15. knitting mechanisms according to claim 1, the most each actuator is connected to multiple hooking mechanism.

16. knitting mechanisms according to claim 1, the most each hooking mechanism includes hook.

17. knitting mechanisms according to claim 16, the most each hook includes double head hook.

18. knitting mechanisms according to claim 1, the most each hooking mechanism is at an angle of relative to the plane of dish.
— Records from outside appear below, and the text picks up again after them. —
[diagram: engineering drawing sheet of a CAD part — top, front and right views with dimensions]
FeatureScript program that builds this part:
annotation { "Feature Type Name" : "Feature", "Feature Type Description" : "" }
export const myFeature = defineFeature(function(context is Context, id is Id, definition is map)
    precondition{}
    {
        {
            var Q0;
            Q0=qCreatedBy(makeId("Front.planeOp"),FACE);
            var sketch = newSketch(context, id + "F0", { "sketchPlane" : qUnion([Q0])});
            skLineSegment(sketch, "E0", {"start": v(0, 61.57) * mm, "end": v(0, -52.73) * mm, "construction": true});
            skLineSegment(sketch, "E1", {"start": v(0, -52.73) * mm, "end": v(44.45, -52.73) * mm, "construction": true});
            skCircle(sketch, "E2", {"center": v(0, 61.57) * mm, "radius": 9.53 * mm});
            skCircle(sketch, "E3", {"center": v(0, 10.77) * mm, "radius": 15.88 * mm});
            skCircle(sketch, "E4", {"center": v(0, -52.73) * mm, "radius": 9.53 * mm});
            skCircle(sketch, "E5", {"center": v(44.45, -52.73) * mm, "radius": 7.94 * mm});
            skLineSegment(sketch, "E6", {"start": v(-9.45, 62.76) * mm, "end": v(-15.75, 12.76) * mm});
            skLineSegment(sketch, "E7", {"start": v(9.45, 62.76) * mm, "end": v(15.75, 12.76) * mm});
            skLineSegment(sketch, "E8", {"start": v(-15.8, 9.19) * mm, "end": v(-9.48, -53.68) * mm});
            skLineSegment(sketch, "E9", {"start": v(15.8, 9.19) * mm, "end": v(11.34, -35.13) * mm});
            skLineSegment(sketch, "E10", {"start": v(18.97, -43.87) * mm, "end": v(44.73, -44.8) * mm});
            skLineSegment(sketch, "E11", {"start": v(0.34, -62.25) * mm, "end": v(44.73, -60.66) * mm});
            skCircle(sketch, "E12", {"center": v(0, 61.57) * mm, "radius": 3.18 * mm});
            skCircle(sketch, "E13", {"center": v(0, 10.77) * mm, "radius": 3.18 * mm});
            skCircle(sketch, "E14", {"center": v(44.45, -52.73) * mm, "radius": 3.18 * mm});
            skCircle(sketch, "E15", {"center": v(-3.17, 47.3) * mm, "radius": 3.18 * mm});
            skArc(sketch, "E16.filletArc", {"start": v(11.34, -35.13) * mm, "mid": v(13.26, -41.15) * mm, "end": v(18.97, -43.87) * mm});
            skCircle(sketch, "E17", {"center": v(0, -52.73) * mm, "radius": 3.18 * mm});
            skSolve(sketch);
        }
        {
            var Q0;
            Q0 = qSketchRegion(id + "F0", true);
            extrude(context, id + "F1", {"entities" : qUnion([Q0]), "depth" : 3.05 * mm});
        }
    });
19. knitting mechanisms according to claim 1, farther include the multiple tension elements extended from each filament.

20. knitting mechanisms according to claim 19, the most each tension element is applied to the power between about 2-20 gram.

21. knitting mechanisms according to claim 1, wherein said dish can be around the axis rotation of the plane being perpendicular to dish Turn.

22. knitting mechanisms according to claim 21, wherein said dish can rotary distance 2d in discrete steps.

23. knitting mechanisms according to claim 1, wherein said multiple hooking mechanism can be around the plane being perpendicular to dish Axis rotate.

24. knitting mechanisms according to claim 23, wherein said multiple hooking mechanism can revolve in discrete steps Torque is from 2d.